Causes of Stomach Acid Symptoms
Stomach acid symptoms can pop up for a number of reasons, and some of us are more susceptible or sensitive than others when it comes to the common triggers of stomach acid issues. You are probably well aware that spicy and fatty foods as well as caffeinated and/or carbonated drinks can trigger a nasty case of acid reflux, but did you know that the foods that you eat aren’t the only cause behind this all-too-common condition? Being overweight can cause chronic heartburn simply because the stomach is subjected to excessive pressure. A similar effect can also be caused during pregnancy. As the fetus grows inside mom-to-be’s womb, the surrounding organs are pushed around. This causes a drastic loss of space for the stomach to expand after food or beverages are consumed which often results in acid reflux.
Other factors can contribute to stomach acid symptoms by causing too much acid to be released into the stomach. Hormonal changes, medication, high stress levels, smoking cigarettes, and drinking alcohol can also cause a change in the amount of acid that is released into the stomach. Food allergies, especially where milk is concerned, can also cause an imbalance in the stomach’s pH levels.
If your body were to produce excess acid to compensate for a diet lacking natural enzyme-rich foods, then eventually your body’s ability to produce acid will suffer and you may find that your body suddenly can’t produce enough acid to digest food. Logically speaking, every process in your body can eventually give out due to overuse, and the production of stomach acid is no exception. Removal of one’s gallbladder, the organ responsible for concentrating and releasing bile into the stomach, is another cause behind low acid production in the stomach.

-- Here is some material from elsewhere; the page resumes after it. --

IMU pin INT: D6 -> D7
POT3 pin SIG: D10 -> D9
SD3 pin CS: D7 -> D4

In order to treat stomach acid symptoms, you first have to figure out the cause behind your suffering, e.g. heartburn, obesity, medication, or gastroparesis. Heartburn or excessive production of stomach acid can usually be managed with over the counter antacid products, but these will only work to temporarily neutralize the acid and relieve symptoms. If heartburn recurs on a regular basis or if you suffer from a condition in which your body releases too much acid, you might want to consider asking your doctor about proton pump inhibitor (PPI) medication. This type of medication works by preventing the release of stomach acid.

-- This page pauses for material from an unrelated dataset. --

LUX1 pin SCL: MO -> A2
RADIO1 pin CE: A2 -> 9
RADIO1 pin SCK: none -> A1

Obesity and/or a diet high in fatty foods should be rectified in order to prevent acid reflux. Eating fewer high-fat foods and eating more well-cooked fruits and vegetables can have a very positive impact on heartburn. Also, adopting a regular exercise routine can also help to get rid of excess fat and encourage the digestive system to be more productive and efficient.

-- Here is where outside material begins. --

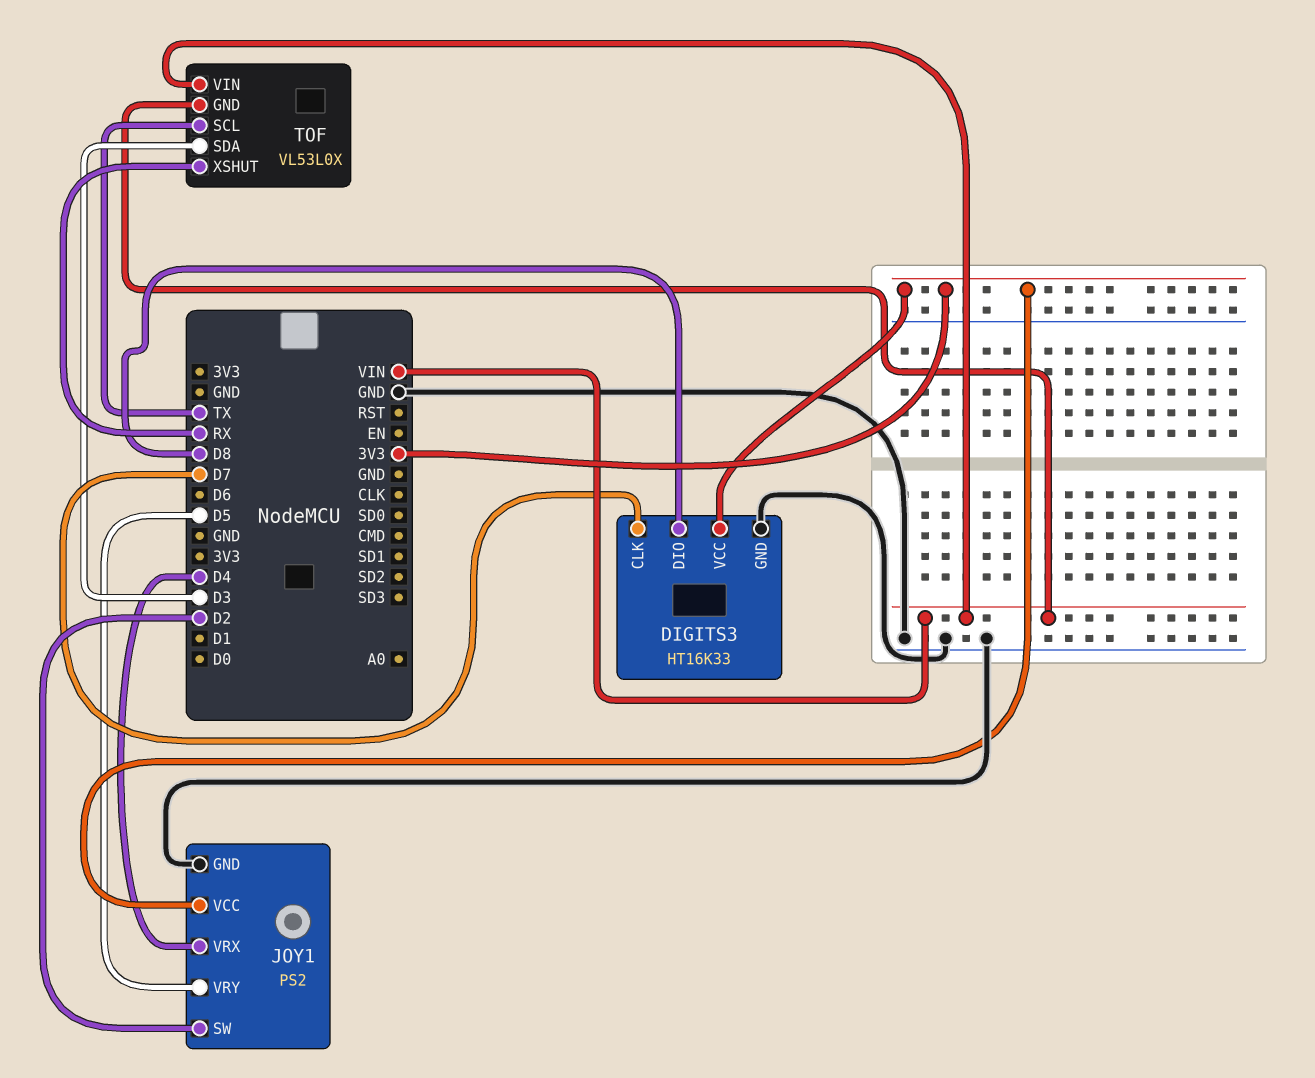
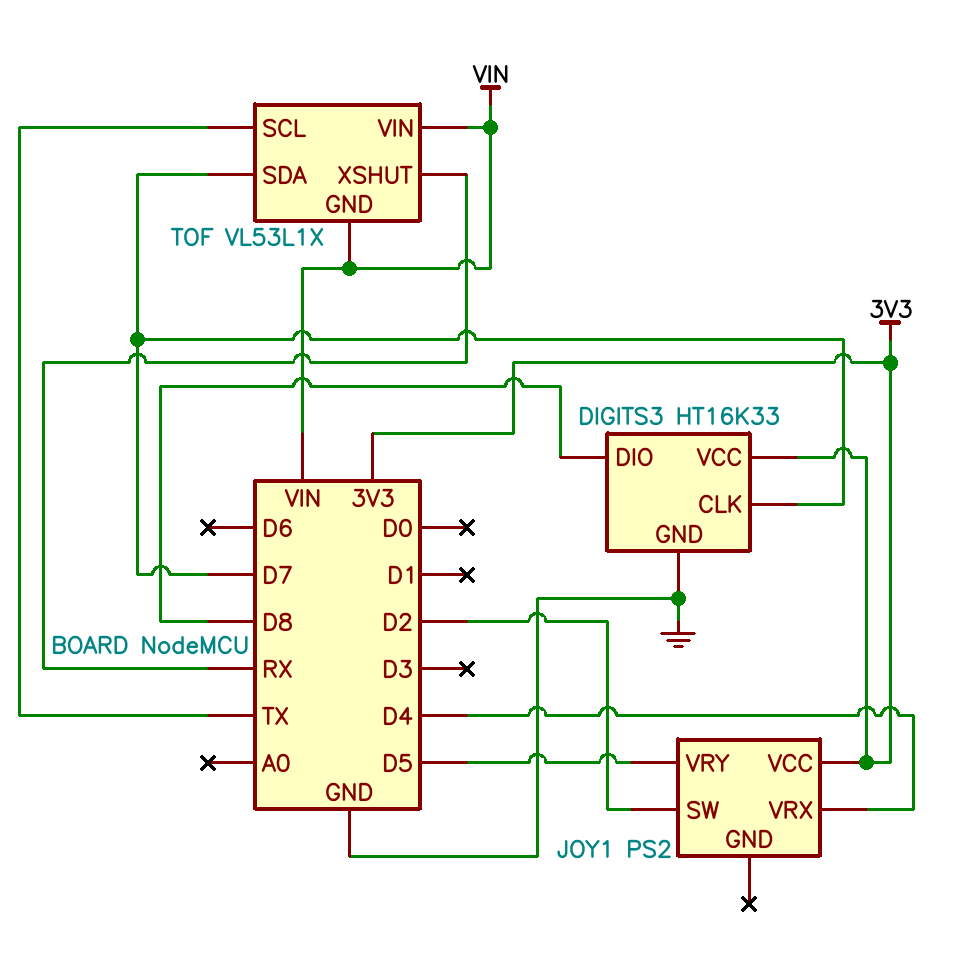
JOY1 pin GND: GND -> none
TOF: VL53L0X -> VL53L1X
TOF pin SDA: D3 -> D7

If your body doesn’t produce enough stomach acid, then there are a few ways that you can reduce the symptoms of this condition. First, you might consider making yourself a cocktail consisting of one teaspoon of apple cider vinegar mixed with one glass of water. Vinegar is acidic and can help break down foods in the stomach. Just drink the mixture about half an hour before you eat. Digestive enzyme supplements that contain Betaine HCL as well as probiotic supplements can also help aid the overall digestive process.